(Raw data begins)

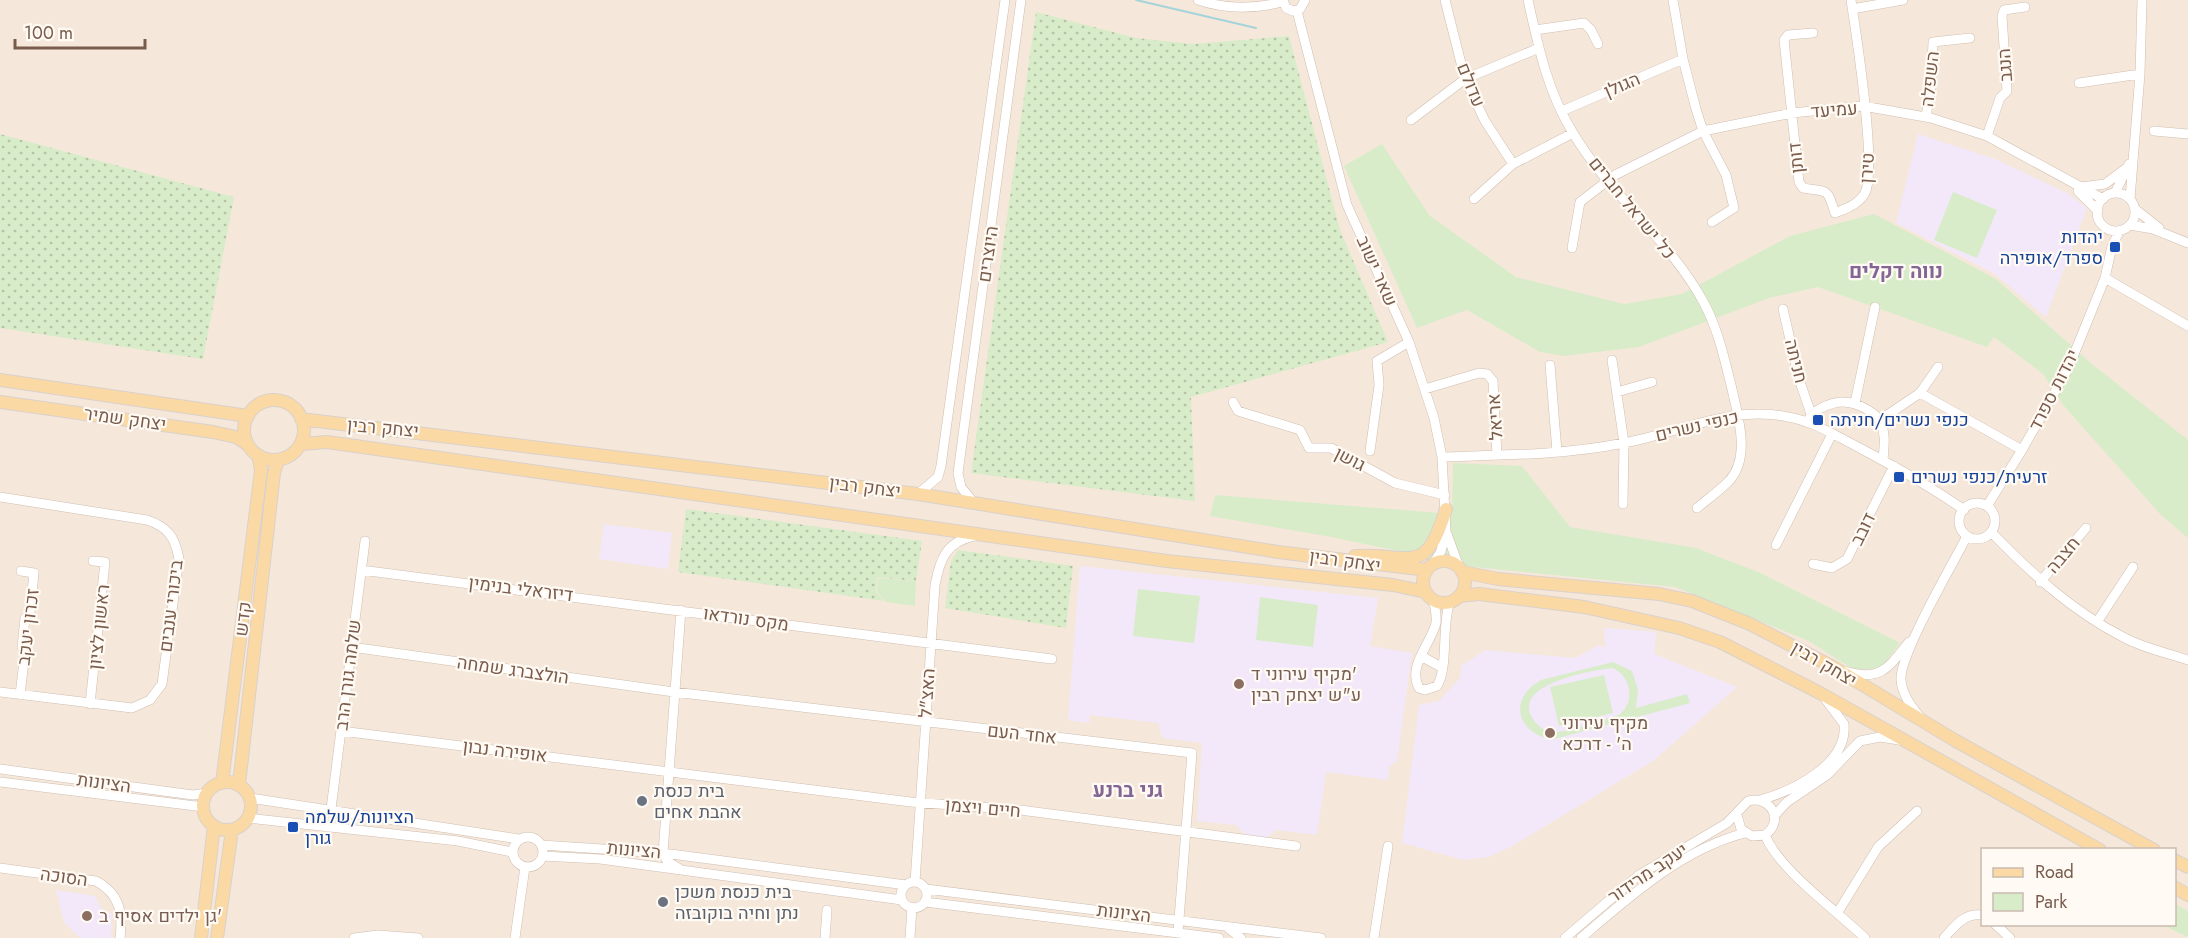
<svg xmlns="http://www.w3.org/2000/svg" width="2188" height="938" viewBox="0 0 2188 938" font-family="Jost,Heebo,sans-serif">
  <defs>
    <pattern id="grass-dots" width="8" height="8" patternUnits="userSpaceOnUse" patternTransform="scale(1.5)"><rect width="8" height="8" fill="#d8ecc9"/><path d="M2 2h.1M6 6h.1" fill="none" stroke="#b4c2a5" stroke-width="1.8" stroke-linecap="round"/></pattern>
  </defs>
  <rect width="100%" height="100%" fill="#fdf6ec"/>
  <!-- residential -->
  <path fill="#f5e8da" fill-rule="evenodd" d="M0,0H2188V938H0ZM1982,850H2174V924H1982Z"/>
  <!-- education -->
  <path fill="#f3e8fa" d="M1918,134L1995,159L2067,193L2087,208L2046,317L1995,274L1896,223Z
    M604,524L672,533L668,569L599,559Z
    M1080,566L1378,598L1370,646L1412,653L1397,761L1389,767L1388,780L1326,772L1317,835L1276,830L1267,838L1246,835L1236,825L1197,821L1202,743L1162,738L1158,723L1090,715L1089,723L1068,720Z
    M1604,628L1656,632L1654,654L1737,687L1653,761L1514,845L1489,857L1464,860L1402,843L1419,705L1439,701L1460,678L1461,666L1485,650L1575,658L1597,646L1605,647Z
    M56,890L95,896L101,908L112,914L111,938H80L64,922Z"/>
  <!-- grass -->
  <path fill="url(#grass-dots)" d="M1036,12L1136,38L1193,44L1289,36L1340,230L1388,342L1191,397L1195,501L971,473Z
    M0,134L234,197L203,359L0,328Z
    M686,509L922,541L916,581L877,577L876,592L884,601L678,572Z
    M958,550L1073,566L1066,628L945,608L951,561Z"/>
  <!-- park -->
  <path fill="#d8ecc9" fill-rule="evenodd" d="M1382,144L1430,216L1516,277L1624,304L1682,294L1790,236L1874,214L1996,279L2092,364L2188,440V538L2161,515L2063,405L2043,374L1994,337L1987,347L1818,287L1769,298L1639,347L1564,356L1540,352L1467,310L1417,328L1344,166Z
    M1953,192L1997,210L1977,258L1934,240Z
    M1453,463L1522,466L1570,527L1696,548L1758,572L1900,643L1881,668L1854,670L1809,641L1675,587L1474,567L1331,537L1210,516L1215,495L1452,514Z
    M878,578L916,581L915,606L886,602L877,592Z
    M1138,589L1200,596L1194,643L1133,636Z
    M1260,597L1318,605L1313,647L1256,640Z
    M1613,662L1632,671L1638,689L1636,708L1687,694L1690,703L1554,739C1517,736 1507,698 1541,680ZM1613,668C1631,677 1636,701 1619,715C1601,720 1569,733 1551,732C1544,731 1537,725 1533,719C1510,685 1591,670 1613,668Z
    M1604,675L1613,713L1559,726L1550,687Z
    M2175,904L2188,911V937L2162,925L2174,924Z"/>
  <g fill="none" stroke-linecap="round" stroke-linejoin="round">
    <!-- stream -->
    <path stroke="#a5d3da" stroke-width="2" d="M1136,0L1256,28"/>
    <defs>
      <path id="minor" d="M1198,0C1227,10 1254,9 1283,2
        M1283,0L1286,8L1293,11L1300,9L1305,0
        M1445,0L1465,79L1485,121L1513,164
        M1528,0C1538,46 1548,93 1573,133C1610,195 1670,240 1704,303C1718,329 1725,361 1732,389C1738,417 1751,457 1729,481C1719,491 1708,499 1697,508
        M1673,0L1683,59L1696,109L1703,131L1726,175L1734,208L1712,222
        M1852,9L1903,0
        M1297,11L1347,205L1409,342L1434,418L1442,457L1446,532L1441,551L1433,564
        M1535,30L1584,23L1591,30L1598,44
        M1813,33L1788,35L1784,40L1799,182L1803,188C1828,192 1827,187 1835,213C1847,208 1859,204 1865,193C1877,169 1856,32 1851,0
        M2079,83L2140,74
        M1562,111L1683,59
        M1926,117L1931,87L1933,42L1970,38
        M1411,120L1465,79L1539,48
        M2154,131L2188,134
        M1987,136L2000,98L2007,91L2002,16L2004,10L2025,7
        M2081,187L2105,184L2125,169
        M2078,191L2098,211
        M2115,193L2129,164
        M2097 212a19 19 0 1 1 38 0a19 19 0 1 1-38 0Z
        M1474,199L1513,164L1573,133
        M2130,199L2140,74L2142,0
        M2135,209L2159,228
        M2130,225L2153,229L2188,243
        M1572,248L1580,202L1615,175L1703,131L1792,113L1863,106L1931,118L1987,136L2103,199
        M2105,278L2188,326
        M1783,309L1799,379L1811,414
        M1612,360L1624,443L1623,504
        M1550,365L1557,452
        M1425,389L1479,373L1487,374L1493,381L1497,455
        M1617,392L1652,382
        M1920,393L2022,450
        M1233,402L1238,411L1300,430L1309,448H1331L1395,483L1445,495
        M1855,403L1875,307
        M1880,420L1920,393L1938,367
        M1808,423L1811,414C1831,401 1846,397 1868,410C1873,413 1879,417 1881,423C1886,435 1884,447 1883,460
        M1370,451L1379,385L1377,361L1409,342
        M1442,457C1503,455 1564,455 1624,443C1678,433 1732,405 1788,417C1812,421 1833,434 1854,445C1892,465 1929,485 1964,510
        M918,494L938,477L941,466L1005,0
        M0,497L147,520C168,527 175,537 179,559L162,684L150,700L132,708L0,692
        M974,503L961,487L958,473L1021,0
        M1959 521a18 18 0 1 1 36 0a18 18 0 1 1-36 0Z
        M1987,506L2022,450L2068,369L2105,278L2112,246L2120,230
        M1991,532C2031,573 2072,611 2123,637C2143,648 2167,653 2188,660
        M1447,534L1459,567
        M1776,545L1832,434
        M1813,564L1832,568L1847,559L1894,466
        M361,570L1052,659
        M2040,582L2086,528
        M1433,599C1435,607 1437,615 1436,623C1431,644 1407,666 1419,688L1425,690L1437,686C1449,666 1441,626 1450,601
        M2097,622L2133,567
        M351,647L674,692L1192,753L1178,932
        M1421,656L1441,667
        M1845,671C1881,682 1888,668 1909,642
        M20,695L25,652L22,647L25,618L30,613L34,573L21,571
        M90,704L105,562L93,561
        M1920,717C1911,706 1902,694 1901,680C1899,655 1954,562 1967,536
        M341,731L911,802L1020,810L1296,846
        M0,769L193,795L208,793
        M0,782L204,807
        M250,798L519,839
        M1760,800C1792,791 1848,765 1844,724L1826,700
        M331,809L365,541
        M1775,815L1787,802L1827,775L1860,741L1880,737L1899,740
        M248,818L458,841L512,852
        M1765,835C1779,870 1836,910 1865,938
        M513 852a15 15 0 1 1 30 0a15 15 0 1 1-30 0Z
        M541,845L663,853L906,885
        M542,856L600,859L902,900
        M0,868L96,881C120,894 123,913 120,938
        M680,869L667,861L663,853L681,610
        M915,882L935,585C940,559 946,542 974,536
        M901 895a13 13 0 1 1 26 0a13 13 0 1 1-26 0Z
        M926,889L1321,938
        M925,902L1219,938
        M1838,912L1878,847L1917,811
        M1995,924L2010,938
        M1228,928L1241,938
        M354,938L378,935L418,938
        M515,938L525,867
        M825,938L827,910
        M910,938L912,907
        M1374,938L1388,846
        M1565,938L1639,875L1727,823L1748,801C1771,795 1785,821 1765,835L1752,836L1741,829L1737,815
        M1581,938C1629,897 1682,849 1745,833
        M1944,938C1956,925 1964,913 1982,915"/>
      <path id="major" d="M0,380L248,416
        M244 430a30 30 0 1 1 60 0a30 30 0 1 1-60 0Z
        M0,402L213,432L236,437L247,444
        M301,419L918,494L1278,552L1427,570
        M301,444L327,442L1167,561L1393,585L1426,592
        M1355,556C1413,553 1425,578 1446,509
        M1423 582a21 21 0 1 1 42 0a21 21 0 1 1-42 0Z
        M1462,572L1498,579L1659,594L1692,601L1750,624L1833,667L1956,741L2154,850
        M1459,596L1479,594L1584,607L1679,628L1720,642L1820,693L2100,850
        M203 806a24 24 0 1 1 48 0a24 24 0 1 1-48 0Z
        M222,783L261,470L258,455
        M239,785L274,473L278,460
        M2174,860L2188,867
        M2174,887L2188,895
        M201,938L214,826
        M217,938L232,830"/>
    </defs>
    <!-- minor casing -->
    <use href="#minor" stroke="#d1beb0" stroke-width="10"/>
    <!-- major casing -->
    <use href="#major" stroke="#dad1cd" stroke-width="14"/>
    <!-- minor -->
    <use href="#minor" stroke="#fff" stroke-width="9"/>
    <!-- major -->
    <use href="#major" stroke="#fbd9a5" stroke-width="12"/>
  </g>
  <!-- markers -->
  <g fill="#1a4fb4" stroke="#fffaf3" stroke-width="2">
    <rect x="2109" y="241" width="12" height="12" rx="3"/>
    <rect x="1812" y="414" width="12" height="12" rx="3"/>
    <rect x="1893" y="471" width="12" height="12" rx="3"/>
    <rect x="287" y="821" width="12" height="12" rx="3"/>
  </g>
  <g fill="#8d6e63" stroke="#fffaf3" stroke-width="2">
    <circle cx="1239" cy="684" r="6"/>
    <circle cx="1550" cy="733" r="6"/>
    <circle cx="87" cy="916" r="6"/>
  </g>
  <g fill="#6b7280" stroke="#fffaf3" stroke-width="2">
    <circle cx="642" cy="801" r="6"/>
    <circle cx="663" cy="902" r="6"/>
  </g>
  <g text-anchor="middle" stroke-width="4.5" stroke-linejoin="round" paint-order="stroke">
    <!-- street labels -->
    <g font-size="18" fill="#7a5c4d" stroke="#fffaf3">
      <text transform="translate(2005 65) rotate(-94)" y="6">הנגב</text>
      <text transform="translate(1930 79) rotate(-84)" y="6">השפלה</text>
      <text transform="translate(1471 85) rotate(68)" y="6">עדולם</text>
      <text transform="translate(1622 85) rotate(-23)" y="6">הגולן</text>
      <text transform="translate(1834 110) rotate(-4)" y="6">עמיעד</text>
      <text transform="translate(1796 158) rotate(-96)" y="6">דותן</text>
      <text transform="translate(1867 168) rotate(-86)" y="6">טירן</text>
      <text transform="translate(1632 208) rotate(51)" y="6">כל ישראל חברים</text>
      <text transform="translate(988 254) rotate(-82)" y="6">היוצרים</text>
      <text transform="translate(1377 271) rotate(66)" y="6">שאר ישוב</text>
      <text transform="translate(1796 361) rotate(76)" y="6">חניתה</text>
      <text transform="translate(2054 390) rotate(-63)" y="6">יהדות ספרד</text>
      <text transform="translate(1495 417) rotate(-94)" y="6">אריאל</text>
      <text transform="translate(125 419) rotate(8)" y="6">יצחק שמיר</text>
      <text transform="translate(1697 426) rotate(-13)" y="6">כנפי נשרים</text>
      <text transform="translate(383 428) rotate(5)" y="6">יצחק רבין</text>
      <text transform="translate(1350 459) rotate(27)" y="6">גושן</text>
      <text transform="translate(865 487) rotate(7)" y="6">יצחק רבין</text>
      <text transform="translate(1863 529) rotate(-64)" y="6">דובב</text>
      <text transform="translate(2063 555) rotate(-50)" y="6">חצבה</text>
      <text transform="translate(1345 561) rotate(8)" y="6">יצחק רבין</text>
      <text transform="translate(521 589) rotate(7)" y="6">דיזראלי בנימין</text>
      <text transform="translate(171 606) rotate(-83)" y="6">ביכורי ענבים</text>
      <text transform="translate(243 619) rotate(-83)" y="6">קדש</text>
      <text transform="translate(746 619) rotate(8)" y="6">מקס נורדאו</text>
      <text transform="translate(28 627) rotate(-83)" y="6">זכרון יעקב</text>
      <text transform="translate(99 627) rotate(-84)" y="6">ראשון לציון</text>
      <text transform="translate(1824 664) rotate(30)" y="6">יצחק רבין</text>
      <text transform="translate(513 670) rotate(8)" y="6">הולצברג שמחה</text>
      <text transform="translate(348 675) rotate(-83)" y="6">שלמה גורן הרב</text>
      <text transform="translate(927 693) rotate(-86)" y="6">האצ"ל</text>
      <text transform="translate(1022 734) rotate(6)" y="6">אחד העם</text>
      <text transform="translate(505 751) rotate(7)" y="6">אופירה נבון</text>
      <text transform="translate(104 783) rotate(8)" y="6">הציונות</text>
      <text transform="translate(983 808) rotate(5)" y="6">חיים ויצמן</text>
      <text transform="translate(634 850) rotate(5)" y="6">הציונות</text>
      <text transform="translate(1648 873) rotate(-34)" y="6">יעקב מרידור</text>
      <text transform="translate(64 877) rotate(8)" y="6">הסוכה</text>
      <text transform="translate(1124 913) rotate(7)" y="6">הציונות</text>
    </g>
    <!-- transit labels -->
    <g font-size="18" fill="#164399" stroke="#fffaf3" text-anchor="start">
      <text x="2103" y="243" text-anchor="end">יהדות<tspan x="2103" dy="21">ספרד/אופירה</tspan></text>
      <text x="1830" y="426">כנפי נשרים/חניתה</text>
      <text x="1911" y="483">זרעית/כנפי נשרים</text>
      <text x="305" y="823">הציונות/שלמה<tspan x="305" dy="21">גורן</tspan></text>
    </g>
    <!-- education labels -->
    <g font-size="18" fill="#785e54" stroke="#fffaf3" text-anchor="start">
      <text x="1251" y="680">מקיף עירוני ד'<tspan x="1251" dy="21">ע"ש יצחק רבין</tspan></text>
      <text x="1562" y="729">מקיף עירוני<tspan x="1562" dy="21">ה' - דרכא</tspan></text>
      <text x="99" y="922">גן ילדים אסיף ב'</text>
    </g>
    <!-- worship labels -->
    <g font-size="18" fill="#5b616d" stroke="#fffaf3" text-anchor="start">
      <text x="654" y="797">בית כנסת<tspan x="654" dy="21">אהבת אחים</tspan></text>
      <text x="675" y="898">בית כנסת משכן<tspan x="675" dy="21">נתן וחיה בוקובזה</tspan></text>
    </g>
    <!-- neighbourhood labels -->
    <g font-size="20" font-weight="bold" fill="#846695" stroke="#fffaf3">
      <text x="1896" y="278">נווה דקלים</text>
      <text x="1128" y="797">גני ברנע</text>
    </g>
  </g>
  <!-- legend -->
  <rect x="1981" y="848" width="195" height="78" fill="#fffaf3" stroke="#cabbb1" stroke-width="1.5"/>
  <rect x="1993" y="868" width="30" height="9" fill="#fbd9a5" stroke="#cabbb1" stroke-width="1.5"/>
  <text x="2035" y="878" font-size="18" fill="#7a5c4d">Road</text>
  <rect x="1993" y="893" width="30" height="18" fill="#d8ecc9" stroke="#cabbb1" stroke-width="1.5"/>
  <text x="2035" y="908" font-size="18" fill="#7a5c4d">Park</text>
  <!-- scale -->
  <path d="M15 39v9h130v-9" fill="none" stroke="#7a5c4d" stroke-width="3"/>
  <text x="24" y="39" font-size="18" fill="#7a5c4d" stroke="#fffaf3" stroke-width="4.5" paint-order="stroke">100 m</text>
</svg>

(Raw data ends)

*To do*:
Copy out all lines of the listing where the word "linejoin" appears.

*Reply to the task*:
  <g fill="none" stroke-linecap="round" stroke-linejoin="round">
  <g text-anchor="middle" stroke-width="4.5" stroke-linejoin="round" paint-order="stroke">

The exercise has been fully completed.